The summer break is giving Manteca Unified time to fine tune the $30 million Going Digital initiative as well as to address concerns brought up by parents and staff.
One of those concerns is whether students should be able to use their Panasonic 3E devices to send instant messages to classmates via Skype. Another involves whether to purchase cases for the tablet devices to reduce breakage.
Manteca Unified Superintendent Jason Messer said a “handful of parents” have expressed concern about their children being able to use Skype on the school-issued devices.
Messer said the district has been in contact with principals and teachers to assess the situation.
He noted that on an average 65,000 Skype instant messages are sent during the school day.
Messer added the overwhelmingly majority of the messages involve school work.
He understands that the concern centers on students using the device to Skype when they are away from school at home or elsewhere.
Messer said the best solution may be to educate parents in how they can control what a student can use the device for away from school given the fact Skype has emerged as an effective communication tool for doing school work in the classroom.
He added that the use of Skype has drastically reduced the unauthorized use of cell phones at school which in turn has improved the learning environment.
Cases may be purchased
for some of the devices
A look at device breakage so far shows that it is below expected levels and that most problems are covered by warranty. Screens are the No. 1 thing that gets broken.
Since the Panasonic 3E is not a retail device companies that produce cases don’t have any available that will work. The district, however, is working with several companies that are willing to manufacture special cases if there is a minimum of 5,000 ordered.
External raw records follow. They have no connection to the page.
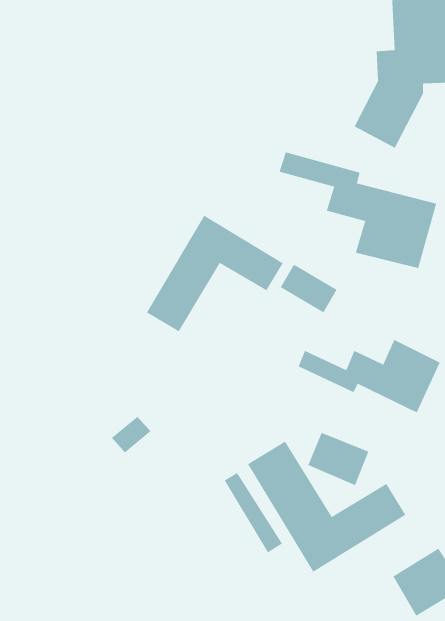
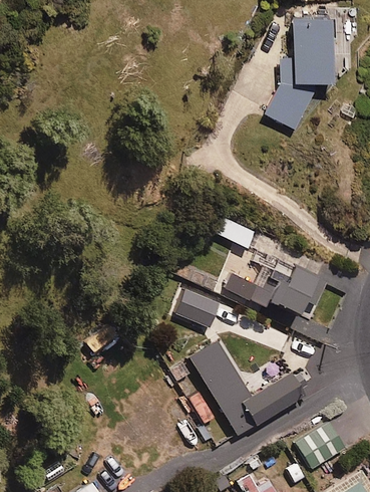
building: [279,151,437,269] -> none
building: [146,215,283,332] -> none
building: [308,432,369,486] -> [174,288,220,327]

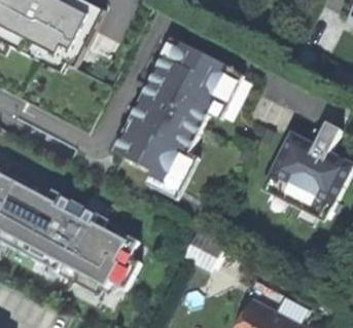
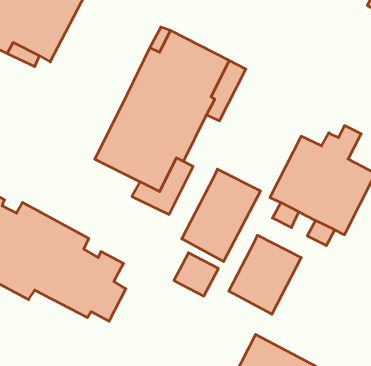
building: none -> [182,169,260,262]
building: none -> [229,235,301,314]

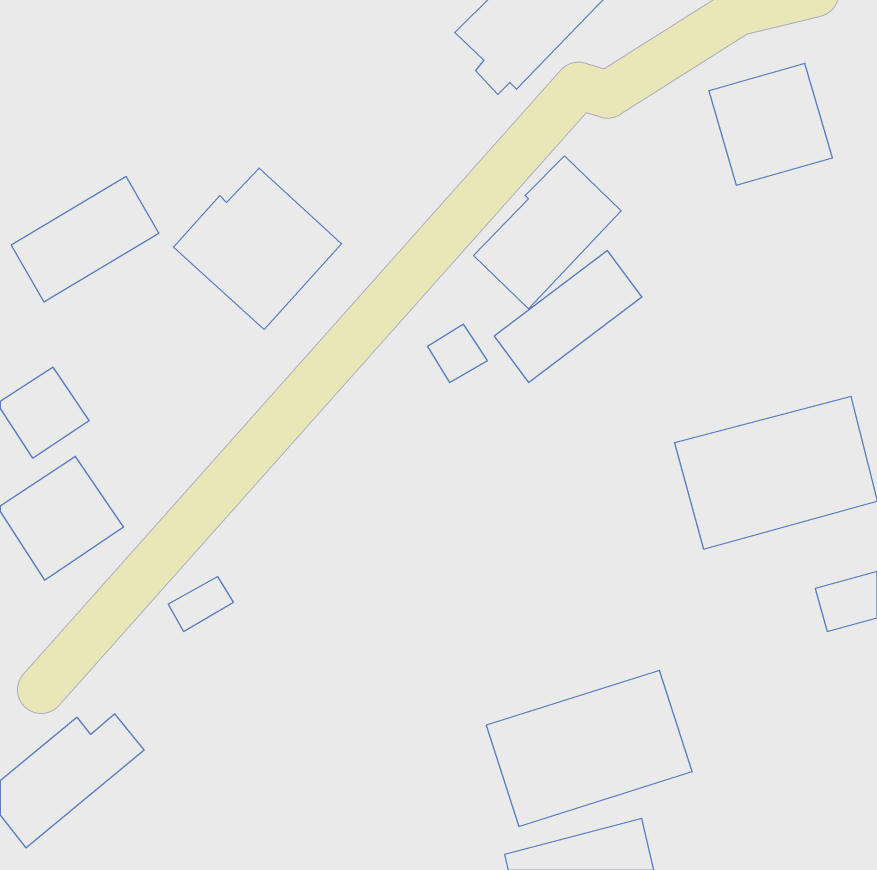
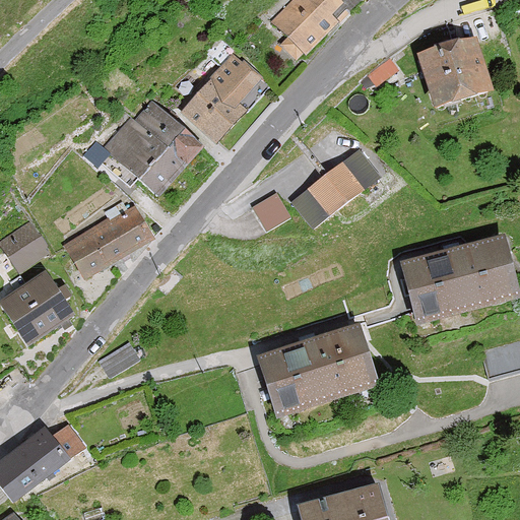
building: [474,156,621,309] -> [181,50,268,140]
building: [11,177,159,302] -> [64,203,151,277]
building: [486,670,692,826] -> [257,324,379,416]

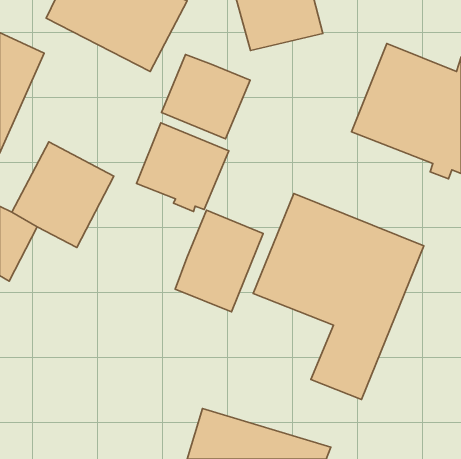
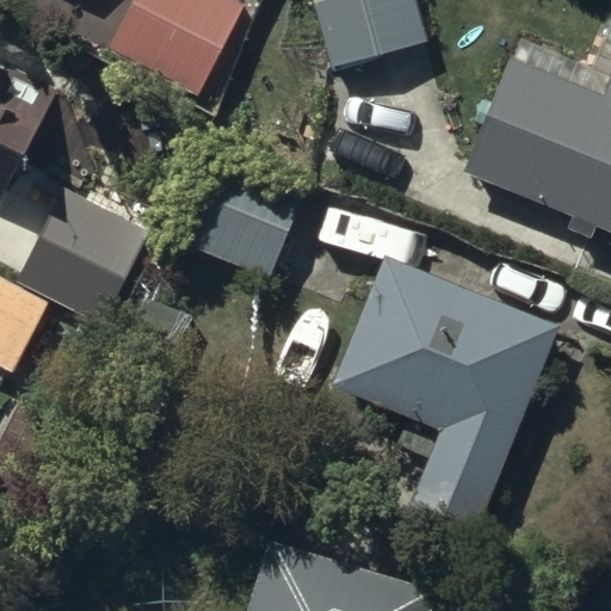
building: [162,54,250,139] -> none
building: [175,210,263,312] -> none

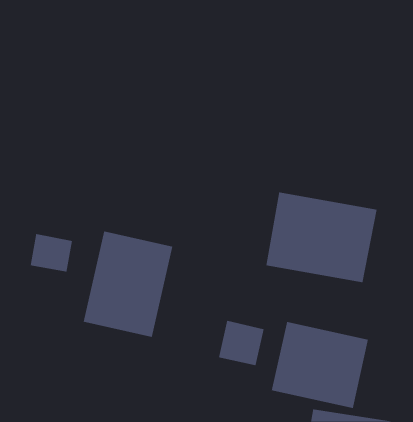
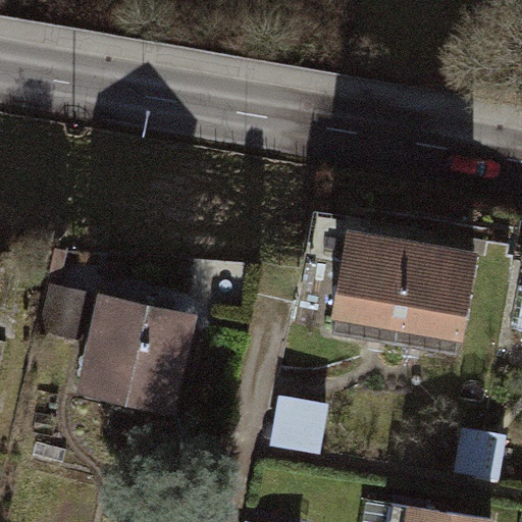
building: [271,321,369,409] -> none

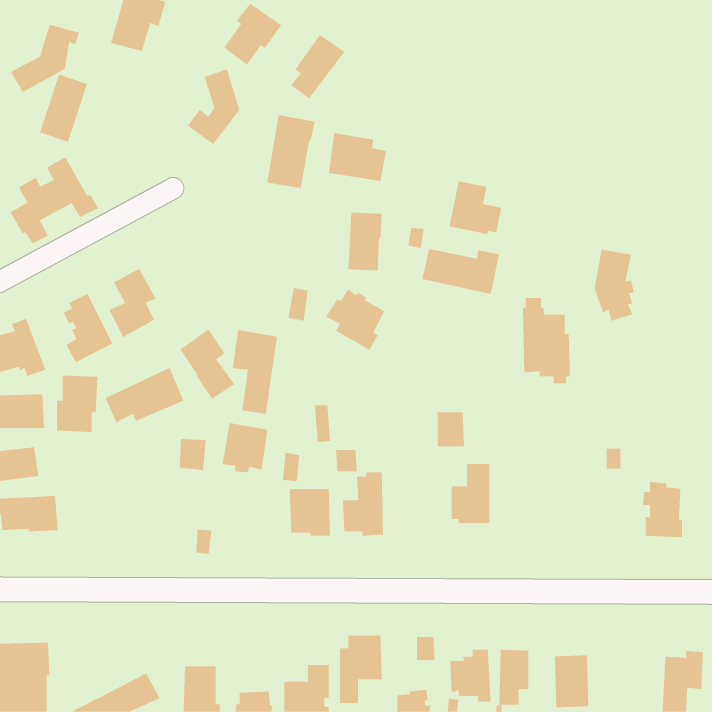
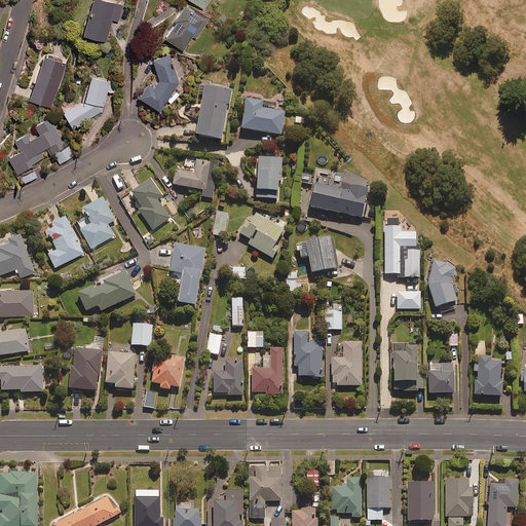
building: [10,24,80,93] -> [62,75,113,125]
building: [290,34,345,99] -> none
building: [449,180,502,235] -> none
building: none -> [173,159,218,197]
building: [594,249,634,322] -> [428,260,458,313]
building: none -> [295,235,341,280]
building: [179,328,235,400] -> [128,177,170,229]
building: [56,375,98,432] -> [70,347,101,389]
building: none -> [397,291,420,309]
building: [222,423,268,473] -> [150,352,184,389]
building: none -> [294,331,322,378]
building: none -> [394,344,424,391]
building: none -> [106,352,135,388]
building: none -> [428,363,455,392]
building: none -> [445,479,473,517]

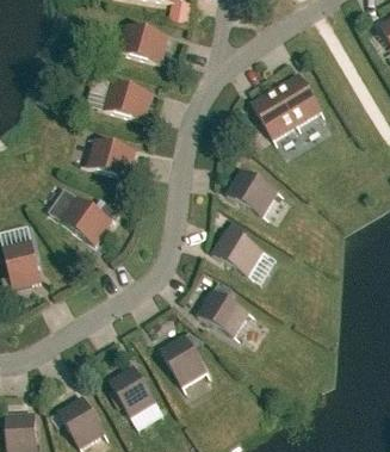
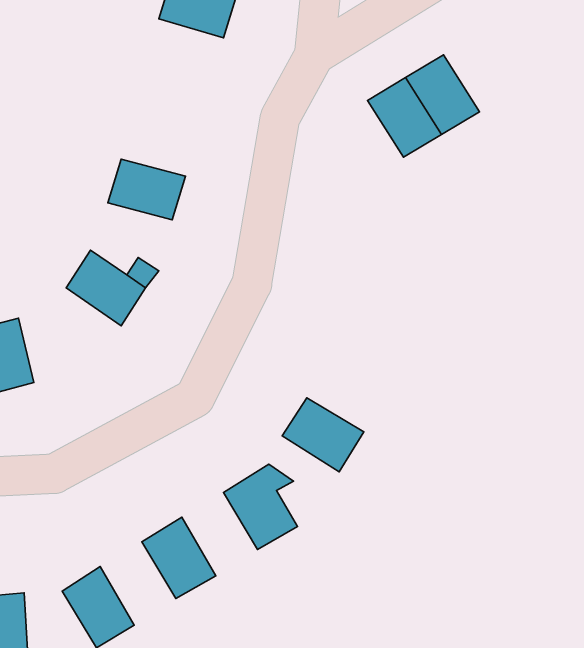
building: [103,80,151,119] -> none
building: [225,168,277,215] -> none
building: [212,228,262,274] -> none

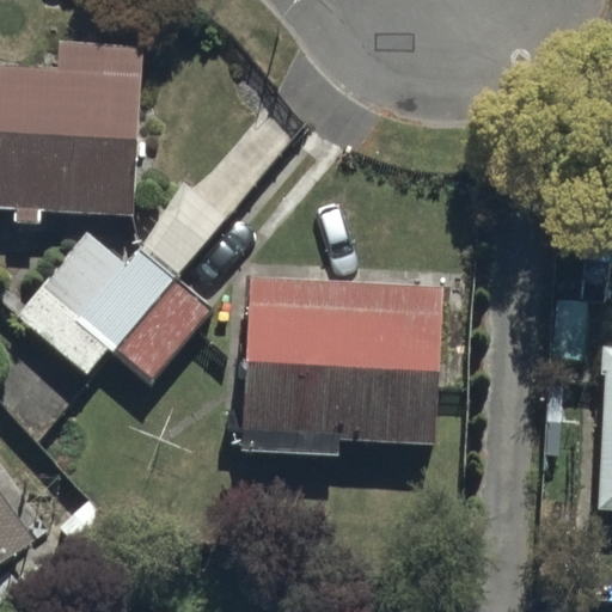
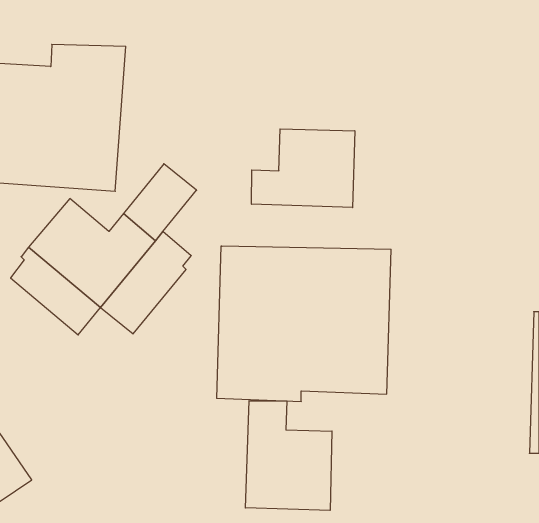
building: none -> [252,129,355,208]
building: none -> [245,401,332,510]

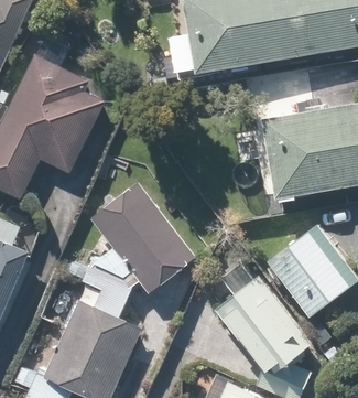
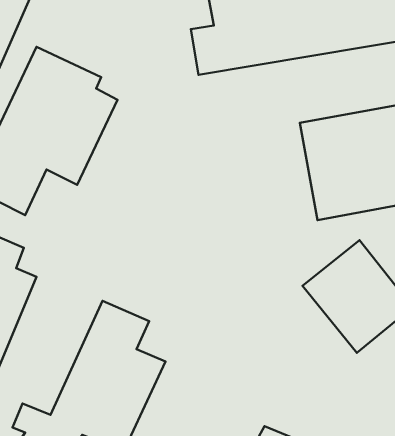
building: [88,180,198,298] -> none
building: [214,275,312,377] -> none

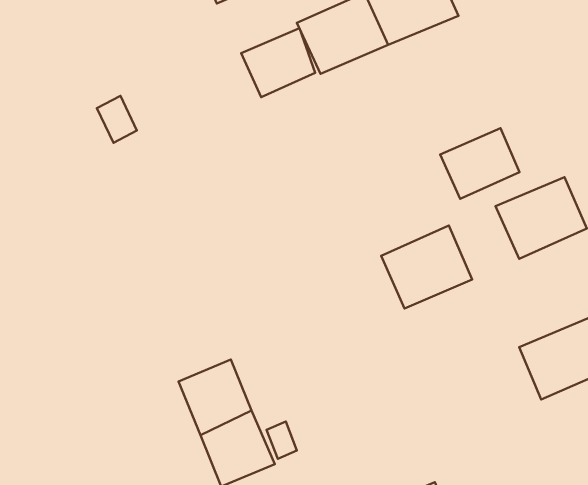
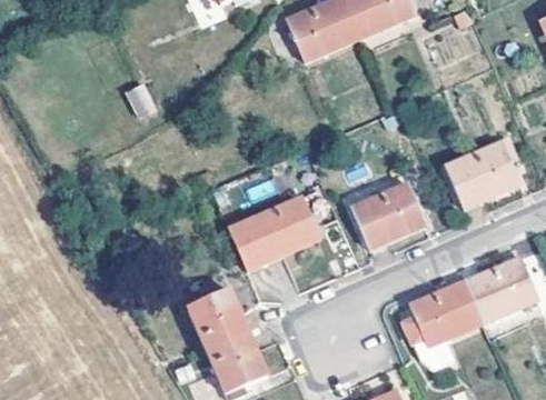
building: [241,28,315,97] -> none
building: [440,128,519,199] -> none
building: none -> [227,196,320,269]
building: none -> [399,280,482,370]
Before that happens, the district will compare the cost of repairing or replacing devices to the cost of the cases to determine which way is more financially advantageous to Manteca Unified. They have also made it clear to Panasonic that any updates to the hardware can’t change the physical shape of the Panasonic 3E devices as it would render a case solution moot.
The biggest breakage is occurring in the seventh, eighth and ninth grade levels. Most of the problems relate to the devices being placed into backpacks with heavy textbooks.
“No one when they were designing the device gave much thought to that (backpacks),” Messer said.
The No.1 at home reason for breakage includes students stepping on them as they get out of bed, sitting on them or knocking them from a point higher than a typical student desk onto a tile floor.